O que é interessante, entretanto, é que essas pressões não parecem tão severas, ao menos até agora –mas o Wal-Mart está pronto para aumentar os salários assim mesmo. E sua justificativa para a decisão repete o que os críticos de sua política de salários baixos dizem há anos: pagar melhor aos trabalhadores levará a menor rotatividade de pessoal, melhor moral e maior produtividade.

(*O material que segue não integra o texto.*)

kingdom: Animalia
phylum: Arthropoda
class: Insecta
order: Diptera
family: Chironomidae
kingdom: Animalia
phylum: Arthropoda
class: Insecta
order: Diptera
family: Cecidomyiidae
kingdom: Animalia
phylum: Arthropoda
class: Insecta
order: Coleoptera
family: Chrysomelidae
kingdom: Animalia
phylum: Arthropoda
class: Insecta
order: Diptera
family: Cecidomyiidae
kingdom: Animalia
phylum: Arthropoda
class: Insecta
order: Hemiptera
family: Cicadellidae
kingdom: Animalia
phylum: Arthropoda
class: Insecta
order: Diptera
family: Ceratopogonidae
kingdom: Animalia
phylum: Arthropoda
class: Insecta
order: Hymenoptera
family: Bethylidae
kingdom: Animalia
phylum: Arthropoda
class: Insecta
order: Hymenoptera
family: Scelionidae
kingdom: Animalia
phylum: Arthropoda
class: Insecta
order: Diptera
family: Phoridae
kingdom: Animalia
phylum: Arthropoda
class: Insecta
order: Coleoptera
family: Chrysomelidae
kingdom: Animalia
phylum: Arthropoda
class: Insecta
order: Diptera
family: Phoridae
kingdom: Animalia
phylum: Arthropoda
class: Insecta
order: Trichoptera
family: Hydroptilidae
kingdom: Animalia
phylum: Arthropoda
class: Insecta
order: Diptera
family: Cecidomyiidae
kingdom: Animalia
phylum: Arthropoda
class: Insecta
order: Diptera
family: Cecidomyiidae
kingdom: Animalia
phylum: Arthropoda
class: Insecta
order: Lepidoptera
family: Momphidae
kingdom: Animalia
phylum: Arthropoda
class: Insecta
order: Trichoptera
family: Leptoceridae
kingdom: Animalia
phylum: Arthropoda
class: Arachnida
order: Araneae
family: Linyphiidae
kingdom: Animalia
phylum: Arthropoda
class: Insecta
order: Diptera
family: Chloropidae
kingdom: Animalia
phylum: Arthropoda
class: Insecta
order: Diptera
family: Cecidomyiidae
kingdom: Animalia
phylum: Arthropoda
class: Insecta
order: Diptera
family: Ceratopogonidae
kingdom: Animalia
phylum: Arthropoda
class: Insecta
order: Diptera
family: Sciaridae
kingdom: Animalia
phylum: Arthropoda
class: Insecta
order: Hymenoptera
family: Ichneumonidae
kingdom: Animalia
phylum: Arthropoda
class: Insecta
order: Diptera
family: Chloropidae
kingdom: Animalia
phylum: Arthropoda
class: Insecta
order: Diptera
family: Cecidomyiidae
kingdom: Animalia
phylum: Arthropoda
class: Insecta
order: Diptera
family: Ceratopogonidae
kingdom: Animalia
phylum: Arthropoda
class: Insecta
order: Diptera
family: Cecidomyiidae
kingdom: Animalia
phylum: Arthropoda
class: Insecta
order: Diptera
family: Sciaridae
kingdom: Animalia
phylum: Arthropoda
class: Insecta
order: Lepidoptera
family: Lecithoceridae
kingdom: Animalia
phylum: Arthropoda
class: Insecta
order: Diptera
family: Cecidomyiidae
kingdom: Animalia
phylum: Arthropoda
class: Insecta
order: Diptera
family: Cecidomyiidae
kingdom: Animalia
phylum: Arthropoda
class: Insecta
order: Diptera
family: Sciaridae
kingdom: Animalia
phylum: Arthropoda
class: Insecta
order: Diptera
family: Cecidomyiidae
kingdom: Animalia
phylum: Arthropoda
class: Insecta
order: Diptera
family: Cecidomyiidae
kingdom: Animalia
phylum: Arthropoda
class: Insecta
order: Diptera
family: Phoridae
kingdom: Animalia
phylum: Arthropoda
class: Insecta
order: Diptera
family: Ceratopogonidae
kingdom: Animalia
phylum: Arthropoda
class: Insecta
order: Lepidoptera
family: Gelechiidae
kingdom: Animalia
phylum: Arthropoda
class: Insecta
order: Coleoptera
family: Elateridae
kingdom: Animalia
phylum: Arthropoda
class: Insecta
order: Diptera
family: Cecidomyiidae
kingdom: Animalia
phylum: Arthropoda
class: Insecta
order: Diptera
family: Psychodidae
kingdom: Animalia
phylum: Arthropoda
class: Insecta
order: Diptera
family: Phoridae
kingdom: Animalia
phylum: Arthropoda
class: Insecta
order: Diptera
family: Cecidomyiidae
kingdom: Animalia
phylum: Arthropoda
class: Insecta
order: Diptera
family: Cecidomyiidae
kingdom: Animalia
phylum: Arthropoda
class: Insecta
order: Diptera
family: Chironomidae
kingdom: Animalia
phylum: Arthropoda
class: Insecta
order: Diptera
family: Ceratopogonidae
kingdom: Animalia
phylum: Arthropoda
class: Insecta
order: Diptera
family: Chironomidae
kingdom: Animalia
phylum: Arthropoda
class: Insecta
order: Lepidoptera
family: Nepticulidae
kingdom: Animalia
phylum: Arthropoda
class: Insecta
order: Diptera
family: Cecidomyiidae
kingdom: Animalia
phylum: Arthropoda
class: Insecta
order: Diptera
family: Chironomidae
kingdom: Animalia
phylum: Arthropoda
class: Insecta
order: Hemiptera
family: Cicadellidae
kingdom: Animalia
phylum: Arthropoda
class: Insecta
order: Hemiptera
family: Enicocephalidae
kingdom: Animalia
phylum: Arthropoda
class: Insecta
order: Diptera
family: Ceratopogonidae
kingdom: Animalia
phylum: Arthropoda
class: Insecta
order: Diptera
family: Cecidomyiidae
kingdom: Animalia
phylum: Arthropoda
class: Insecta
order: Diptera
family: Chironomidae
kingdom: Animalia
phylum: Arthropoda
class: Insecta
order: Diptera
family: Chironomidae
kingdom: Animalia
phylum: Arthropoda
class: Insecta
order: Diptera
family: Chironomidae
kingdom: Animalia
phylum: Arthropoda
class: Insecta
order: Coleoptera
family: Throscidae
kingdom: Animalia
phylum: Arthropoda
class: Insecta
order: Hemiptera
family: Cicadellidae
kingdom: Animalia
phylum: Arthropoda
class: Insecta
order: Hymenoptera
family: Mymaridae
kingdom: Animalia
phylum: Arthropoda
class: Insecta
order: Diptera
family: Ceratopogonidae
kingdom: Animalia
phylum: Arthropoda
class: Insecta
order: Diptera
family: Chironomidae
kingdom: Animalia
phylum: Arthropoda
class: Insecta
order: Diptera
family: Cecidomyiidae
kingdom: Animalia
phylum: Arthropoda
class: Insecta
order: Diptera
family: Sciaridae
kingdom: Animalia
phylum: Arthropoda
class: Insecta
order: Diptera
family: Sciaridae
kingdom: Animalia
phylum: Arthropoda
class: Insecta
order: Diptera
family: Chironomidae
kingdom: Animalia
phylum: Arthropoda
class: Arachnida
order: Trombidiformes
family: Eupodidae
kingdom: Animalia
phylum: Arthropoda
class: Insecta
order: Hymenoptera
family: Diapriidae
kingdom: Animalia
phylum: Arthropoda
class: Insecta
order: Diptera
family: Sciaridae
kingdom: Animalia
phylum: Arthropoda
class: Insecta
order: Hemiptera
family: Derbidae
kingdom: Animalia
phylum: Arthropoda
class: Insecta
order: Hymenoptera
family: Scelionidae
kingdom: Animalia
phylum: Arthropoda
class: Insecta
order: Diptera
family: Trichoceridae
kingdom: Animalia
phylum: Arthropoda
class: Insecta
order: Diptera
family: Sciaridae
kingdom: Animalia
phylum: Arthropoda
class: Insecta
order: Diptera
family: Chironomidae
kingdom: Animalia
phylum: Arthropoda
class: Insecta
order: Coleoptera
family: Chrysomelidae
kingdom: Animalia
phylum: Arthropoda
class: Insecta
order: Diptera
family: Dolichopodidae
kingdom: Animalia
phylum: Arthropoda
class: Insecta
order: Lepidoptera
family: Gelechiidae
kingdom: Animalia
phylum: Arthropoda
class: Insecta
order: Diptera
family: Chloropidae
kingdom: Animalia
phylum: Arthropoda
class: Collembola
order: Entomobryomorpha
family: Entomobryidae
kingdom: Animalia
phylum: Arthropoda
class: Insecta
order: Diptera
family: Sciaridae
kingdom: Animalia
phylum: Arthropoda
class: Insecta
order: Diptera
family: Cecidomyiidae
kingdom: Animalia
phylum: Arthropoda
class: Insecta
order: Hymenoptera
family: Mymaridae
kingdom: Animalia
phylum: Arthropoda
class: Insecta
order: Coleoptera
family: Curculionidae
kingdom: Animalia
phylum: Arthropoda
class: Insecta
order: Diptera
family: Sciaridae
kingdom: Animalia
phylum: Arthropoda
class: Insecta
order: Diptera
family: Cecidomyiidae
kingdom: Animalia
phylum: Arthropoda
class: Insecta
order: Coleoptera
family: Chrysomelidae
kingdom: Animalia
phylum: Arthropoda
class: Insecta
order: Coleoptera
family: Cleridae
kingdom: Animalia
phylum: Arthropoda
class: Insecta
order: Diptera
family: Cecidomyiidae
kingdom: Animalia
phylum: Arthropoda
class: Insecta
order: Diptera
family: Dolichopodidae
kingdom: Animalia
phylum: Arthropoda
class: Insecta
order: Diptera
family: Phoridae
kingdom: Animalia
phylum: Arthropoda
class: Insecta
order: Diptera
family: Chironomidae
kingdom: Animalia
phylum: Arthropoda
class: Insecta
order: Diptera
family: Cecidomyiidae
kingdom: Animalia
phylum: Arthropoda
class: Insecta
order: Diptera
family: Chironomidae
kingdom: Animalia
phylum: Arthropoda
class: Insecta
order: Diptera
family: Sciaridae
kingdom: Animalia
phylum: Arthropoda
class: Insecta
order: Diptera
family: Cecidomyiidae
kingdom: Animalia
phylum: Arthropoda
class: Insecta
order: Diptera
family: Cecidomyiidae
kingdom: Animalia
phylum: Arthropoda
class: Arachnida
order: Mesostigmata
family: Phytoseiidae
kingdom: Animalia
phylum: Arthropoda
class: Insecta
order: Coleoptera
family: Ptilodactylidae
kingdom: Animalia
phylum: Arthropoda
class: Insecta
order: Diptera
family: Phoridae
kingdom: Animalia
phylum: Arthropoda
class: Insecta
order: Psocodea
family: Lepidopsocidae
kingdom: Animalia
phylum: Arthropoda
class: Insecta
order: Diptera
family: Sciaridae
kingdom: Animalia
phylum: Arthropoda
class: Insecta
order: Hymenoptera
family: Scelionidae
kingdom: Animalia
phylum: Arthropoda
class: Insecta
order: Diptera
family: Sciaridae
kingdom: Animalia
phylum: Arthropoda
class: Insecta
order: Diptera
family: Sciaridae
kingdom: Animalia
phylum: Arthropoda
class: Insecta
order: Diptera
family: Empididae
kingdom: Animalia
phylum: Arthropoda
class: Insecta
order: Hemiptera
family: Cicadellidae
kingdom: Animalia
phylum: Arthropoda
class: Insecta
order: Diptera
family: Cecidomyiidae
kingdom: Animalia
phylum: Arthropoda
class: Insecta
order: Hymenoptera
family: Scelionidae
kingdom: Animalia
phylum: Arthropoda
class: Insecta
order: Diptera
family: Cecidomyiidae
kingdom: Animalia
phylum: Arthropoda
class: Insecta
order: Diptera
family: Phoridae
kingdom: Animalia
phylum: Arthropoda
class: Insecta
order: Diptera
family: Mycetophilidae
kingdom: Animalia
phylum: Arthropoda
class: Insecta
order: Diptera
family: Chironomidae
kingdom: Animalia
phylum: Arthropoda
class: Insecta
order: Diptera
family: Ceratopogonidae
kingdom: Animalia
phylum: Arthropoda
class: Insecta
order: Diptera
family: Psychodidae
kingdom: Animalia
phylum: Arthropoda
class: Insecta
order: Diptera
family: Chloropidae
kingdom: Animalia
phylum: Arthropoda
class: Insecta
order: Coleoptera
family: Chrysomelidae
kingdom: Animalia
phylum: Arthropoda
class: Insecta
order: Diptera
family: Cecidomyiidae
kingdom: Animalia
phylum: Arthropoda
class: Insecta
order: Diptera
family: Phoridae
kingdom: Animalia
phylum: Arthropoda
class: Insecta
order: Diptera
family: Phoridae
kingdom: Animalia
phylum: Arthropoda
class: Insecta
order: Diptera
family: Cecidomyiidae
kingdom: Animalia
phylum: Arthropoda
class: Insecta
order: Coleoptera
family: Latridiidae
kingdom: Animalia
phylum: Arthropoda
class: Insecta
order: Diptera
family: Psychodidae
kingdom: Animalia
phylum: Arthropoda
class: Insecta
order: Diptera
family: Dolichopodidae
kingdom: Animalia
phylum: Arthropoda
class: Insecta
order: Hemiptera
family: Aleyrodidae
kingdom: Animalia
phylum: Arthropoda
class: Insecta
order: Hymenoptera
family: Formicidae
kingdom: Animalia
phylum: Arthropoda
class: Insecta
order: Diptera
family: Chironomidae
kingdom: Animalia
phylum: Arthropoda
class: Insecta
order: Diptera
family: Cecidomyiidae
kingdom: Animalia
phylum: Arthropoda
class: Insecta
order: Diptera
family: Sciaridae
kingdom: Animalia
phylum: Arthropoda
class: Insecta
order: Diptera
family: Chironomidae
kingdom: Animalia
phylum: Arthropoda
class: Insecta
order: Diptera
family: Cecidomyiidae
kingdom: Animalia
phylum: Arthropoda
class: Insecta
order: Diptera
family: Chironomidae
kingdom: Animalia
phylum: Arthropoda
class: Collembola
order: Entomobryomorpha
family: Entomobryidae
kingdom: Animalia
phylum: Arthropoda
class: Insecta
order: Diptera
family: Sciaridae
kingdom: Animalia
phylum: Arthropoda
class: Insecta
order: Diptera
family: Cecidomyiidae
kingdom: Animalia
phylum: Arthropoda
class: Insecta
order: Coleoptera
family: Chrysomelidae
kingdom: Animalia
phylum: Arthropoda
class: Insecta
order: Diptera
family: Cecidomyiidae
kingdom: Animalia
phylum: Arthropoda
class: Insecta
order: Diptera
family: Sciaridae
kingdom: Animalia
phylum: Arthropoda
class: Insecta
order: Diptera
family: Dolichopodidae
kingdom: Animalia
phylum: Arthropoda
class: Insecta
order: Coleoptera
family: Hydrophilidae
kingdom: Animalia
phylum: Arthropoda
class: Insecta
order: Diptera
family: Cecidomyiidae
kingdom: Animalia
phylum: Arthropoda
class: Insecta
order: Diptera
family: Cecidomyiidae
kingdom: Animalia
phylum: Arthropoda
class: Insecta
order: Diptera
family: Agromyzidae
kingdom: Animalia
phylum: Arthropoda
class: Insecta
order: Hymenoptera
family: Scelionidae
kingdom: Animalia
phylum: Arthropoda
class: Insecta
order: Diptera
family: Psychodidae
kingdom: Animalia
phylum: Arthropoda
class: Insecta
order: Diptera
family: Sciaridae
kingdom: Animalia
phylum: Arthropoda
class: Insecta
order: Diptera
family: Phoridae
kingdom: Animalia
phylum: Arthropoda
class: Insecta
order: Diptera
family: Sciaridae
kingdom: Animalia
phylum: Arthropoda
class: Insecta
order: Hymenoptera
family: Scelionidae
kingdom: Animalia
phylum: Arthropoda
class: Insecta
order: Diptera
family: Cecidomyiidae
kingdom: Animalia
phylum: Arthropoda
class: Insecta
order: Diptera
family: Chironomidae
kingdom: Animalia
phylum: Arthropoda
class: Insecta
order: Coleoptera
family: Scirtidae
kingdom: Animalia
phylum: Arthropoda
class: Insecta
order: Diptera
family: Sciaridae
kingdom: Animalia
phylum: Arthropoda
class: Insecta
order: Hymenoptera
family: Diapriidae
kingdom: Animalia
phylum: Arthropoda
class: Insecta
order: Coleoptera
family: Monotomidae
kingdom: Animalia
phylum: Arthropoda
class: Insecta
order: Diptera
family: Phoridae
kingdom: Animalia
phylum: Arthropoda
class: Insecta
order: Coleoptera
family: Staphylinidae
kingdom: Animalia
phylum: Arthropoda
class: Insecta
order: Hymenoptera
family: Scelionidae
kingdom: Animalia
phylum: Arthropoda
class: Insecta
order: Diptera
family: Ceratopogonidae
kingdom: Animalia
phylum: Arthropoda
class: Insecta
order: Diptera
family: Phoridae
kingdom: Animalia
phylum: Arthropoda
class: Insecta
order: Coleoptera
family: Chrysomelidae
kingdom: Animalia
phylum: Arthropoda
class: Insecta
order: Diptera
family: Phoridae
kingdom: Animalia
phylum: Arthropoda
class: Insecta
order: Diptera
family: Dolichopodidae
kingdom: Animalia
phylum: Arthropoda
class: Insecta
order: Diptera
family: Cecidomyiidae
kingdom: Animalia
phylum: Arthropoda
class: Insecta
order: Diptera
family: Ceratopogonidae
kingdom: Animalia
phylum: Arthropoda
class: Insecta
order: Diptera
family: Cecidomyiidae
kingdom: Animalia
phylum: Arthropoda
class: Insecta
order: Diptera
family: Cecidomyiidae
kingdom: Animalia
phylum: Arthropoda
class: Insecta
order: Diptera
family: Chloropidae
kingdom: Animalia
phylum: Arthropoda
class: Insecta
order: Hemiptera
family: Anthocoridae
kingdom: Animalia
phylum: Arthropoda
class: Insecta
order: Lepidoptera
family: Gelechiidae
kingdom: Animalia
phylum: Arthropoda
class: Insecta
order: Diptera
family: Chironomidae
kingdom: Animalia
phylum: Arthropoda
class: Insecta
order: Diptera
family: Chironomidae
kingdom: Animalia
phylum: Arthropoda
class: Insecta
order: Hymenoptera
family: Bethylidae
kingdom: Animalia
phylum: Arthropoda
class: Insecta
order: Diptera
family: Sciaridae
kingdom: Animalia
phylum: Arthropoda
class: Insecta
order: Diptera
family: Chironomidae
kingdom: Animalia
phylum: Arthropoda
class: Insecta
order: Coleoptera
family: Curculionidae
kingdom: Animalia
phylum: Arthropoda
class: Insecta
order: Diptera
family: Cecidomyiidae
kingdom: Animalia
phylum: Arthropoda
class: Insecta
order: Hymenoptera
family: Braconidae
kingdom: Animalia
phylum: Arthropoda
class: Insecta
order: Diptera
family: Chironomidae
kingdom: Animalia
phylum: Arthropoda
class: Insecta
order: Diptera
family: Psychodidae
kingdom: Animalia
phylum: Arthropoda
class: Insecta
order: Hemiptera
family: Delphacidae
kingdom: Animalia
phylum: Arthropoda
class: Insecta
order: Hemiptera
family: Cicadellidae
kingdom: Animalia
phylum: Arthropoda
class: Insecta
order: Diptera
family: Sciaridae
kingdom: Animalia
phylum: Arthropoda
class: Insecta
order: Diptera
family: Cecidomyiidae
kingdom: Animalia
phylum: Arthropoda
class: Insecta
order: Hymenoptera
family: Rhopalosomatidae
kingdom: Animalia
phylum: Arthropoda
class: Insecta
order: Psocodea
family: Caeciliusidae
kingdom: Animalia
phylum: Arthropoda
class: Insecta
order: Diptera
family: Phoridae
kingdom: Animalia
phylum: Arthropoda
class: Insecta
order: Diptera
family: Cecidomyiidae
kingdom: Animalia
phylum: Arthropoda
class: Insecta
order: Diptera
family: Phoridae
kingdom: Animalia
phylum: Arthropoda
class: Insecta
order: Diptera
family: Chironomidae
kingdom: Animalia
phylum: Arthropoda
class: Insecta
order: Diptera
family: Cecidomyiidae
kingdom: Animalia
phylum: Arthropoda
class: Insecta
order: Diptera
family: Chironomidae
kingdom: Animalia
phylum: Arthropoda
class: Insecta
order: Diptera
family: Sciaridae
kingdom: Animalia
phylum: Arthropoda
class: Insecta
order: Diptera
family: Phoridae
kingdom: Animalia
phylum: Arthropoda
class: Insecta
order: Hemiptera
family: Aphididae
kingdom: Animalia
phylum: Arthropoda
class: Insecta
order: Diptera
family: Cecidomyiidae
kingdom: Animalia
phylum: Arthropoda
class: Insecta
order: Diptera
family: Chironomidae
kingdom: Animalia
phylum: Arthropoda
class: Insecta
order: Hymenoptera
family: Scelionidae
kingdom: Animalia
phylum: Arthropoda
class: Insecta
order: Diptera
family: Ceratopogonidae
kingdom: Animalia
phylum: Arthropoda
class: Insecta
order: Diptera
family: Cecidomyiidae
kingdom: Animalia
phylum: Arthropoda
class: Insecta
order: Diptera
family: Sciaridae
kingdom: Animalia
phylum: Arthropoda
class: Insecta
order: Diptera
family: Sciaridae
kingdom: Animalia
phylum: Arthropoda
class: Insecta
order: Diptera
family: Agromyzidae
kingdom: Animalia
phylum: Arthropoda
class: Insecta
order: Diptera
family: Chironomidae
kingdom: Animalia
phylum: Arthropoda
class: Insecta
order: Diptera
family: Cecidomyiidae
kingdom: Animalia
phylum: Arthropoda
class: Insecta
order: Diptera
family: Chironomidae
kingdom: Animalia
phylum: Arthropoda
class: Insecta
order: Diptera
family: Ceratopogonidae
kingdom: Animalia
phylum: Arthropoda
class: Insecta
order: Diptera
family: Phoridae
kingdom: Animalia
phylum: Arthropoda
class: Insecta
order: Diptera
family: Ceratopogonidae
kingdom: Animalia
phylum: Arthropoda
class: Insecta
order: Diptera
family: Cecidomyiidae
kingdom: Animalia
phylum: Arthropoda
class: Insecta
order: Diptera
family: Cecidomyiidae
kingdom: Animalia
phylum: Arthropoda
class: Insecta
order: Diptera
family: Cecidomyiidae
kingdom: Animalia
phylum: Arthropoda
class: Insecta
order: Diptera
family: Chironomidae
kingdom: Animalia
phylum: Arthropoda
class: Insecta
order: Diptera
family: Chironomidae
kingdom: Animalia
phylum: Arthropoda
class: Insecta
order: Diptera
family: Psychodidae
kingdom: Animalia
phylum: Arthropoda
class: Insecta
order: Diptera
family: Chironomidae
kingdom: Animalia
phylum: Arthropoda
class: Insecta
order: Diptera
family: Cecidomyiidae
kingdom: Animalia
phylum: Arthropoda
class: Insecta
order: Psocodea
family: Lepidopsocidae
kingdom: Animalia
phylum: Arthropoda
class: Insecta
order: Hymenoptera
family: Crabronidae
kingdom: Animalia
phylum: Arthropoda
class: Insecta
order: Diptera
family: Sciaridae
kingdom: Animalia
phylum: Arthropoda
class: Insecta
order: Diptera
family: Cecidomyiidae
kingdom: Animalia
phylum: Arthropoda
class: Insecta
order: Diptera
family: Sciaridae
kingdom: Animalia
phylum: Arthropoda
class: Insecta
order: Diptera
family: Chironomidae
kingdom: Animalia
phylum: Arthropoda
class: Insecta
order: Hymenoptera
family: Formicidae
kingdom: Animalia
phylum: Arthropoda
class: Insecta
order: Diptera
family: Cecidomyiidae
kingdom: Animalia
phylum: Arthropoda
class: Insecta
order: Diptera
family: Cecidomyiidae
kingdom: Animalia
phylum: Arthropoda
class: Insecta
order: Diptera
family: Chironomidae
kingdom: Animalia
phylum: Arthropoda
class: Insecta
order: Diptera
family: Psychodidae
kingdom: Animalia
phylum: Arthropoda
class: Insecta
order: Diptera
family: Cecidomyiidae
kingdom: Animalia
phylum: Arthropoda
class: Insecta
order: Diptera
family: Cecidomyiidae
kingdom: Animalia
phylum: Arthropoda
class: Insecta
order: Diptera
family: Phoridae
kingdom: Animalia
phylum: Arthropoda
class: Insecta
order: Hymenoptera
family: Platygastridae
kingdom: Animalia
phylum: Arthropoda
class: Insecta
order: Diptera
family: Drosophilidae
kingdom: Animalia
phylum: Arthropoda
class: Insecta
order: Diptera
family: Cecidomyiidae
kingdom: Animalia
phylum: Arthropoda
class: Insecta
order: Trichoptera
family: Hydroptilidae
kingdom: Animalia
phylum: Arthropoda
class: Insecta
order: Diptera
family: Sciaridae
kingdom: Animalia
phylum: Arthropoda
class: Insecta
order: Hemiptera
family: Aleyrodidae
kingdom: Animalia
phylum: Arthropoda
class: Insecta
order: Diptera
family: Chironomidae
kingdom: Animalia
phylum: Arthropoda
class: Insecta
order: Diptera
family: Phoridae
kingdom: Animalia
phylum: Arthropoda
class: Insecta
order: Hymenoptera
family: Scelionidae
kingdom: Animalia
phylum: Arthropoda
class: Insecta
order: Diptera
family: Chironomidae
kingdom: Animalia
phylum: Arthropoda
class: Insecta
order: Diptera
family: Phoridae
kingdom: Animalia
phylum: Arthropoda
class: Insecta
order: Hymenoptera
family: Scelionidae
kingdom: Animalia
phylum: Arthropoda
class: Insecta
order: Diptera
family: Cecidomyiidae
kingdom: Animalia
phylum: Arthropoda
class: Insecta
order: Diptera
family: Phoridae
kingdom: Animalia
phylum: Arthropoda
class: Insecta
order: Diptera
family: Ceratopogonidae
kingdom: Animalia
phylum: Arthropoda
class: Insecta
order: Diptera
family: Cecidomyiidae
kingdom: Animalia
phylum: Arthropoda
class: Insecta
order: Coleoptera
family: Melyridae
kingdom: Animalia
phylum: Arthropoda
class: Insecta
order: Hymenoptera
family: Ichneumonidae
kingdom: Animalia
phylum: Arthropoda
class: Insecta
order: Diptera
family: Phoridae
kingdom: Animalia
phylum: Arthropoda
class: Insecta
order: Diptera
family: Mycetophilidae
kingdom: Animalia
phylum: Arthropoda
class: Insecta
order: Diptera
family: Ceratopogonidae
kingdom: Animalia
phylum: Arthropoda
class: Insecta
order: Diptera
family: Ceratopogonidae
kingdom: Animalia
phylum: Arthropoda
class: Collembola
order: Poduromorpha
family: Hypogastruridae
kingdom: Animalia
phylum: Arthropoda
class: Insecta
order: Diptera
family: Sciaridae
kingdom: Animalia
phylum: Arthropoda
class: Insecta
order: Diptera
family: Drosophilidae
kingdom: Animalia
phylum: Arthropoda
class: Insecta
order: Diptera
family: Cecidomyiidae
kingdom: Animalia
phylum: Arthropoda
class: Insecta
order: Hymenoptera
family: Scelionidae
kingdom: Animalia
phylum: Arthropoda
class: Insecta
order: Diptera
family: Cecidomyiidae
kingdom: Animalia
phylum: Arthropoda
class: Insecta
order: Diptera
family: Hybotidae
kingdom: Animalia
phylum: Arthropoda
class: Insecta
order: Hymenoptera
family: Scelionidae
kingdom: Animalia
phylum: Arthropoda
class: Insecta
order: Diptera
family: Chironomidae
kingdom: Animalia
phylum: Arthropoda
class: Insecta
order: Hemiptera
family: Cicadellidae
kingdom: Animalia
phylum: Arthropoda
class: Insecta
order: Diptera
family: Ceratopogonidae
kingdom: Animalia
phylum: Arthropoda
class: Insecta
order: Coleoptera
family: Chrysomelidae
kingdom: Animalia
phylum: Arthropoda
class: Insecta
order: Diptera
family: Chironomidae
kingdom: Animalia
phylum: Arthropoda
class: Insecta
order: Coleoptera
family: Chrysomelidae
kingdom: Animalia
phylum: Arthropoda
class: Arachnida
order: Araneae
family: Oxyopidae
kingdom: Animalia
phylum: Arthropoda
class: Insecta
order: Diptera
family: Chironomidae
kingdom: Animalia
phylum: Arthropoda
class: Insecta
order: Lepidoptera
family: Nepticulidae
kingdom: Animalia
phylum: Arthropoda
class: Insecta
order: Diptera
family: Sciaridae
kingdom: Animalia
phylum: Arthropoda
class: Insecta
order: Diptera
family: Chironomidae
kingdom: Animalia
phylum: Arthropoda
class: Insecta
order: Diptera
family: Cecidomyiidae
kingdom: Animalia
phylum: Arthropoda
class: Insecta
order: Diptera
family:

O que isso significa, por sua vez, é que promover um aumento salarial significativo para dezenas de milhões de americanos quase certamente seria muito mais fácil do que o senso comum sugere. Eleve os salários mínimos em um valor substancial; facilite aos trabalhadores para que se organizem, aumentando seu poder de negociação; direcione as políticas monetária e fiscal para o pleno emprego, em vez de manter a economia deprimida por temor de que repentinamente nos transformaremos na Alemanha de Weimar. Não é uma lista difícil de implantar –e se fizermos essas coisas, poderemos obter grandes avanços para o tipo de sociedade na qual a maioria de nós deseja viver.

O fato é que a desigualdade extrema e a situação difícil dos trabalhadores nos Estados Unidos são por opção, não um destino imposto pelos deuses do mercado. E podemos mudar essa escolha se quisermos.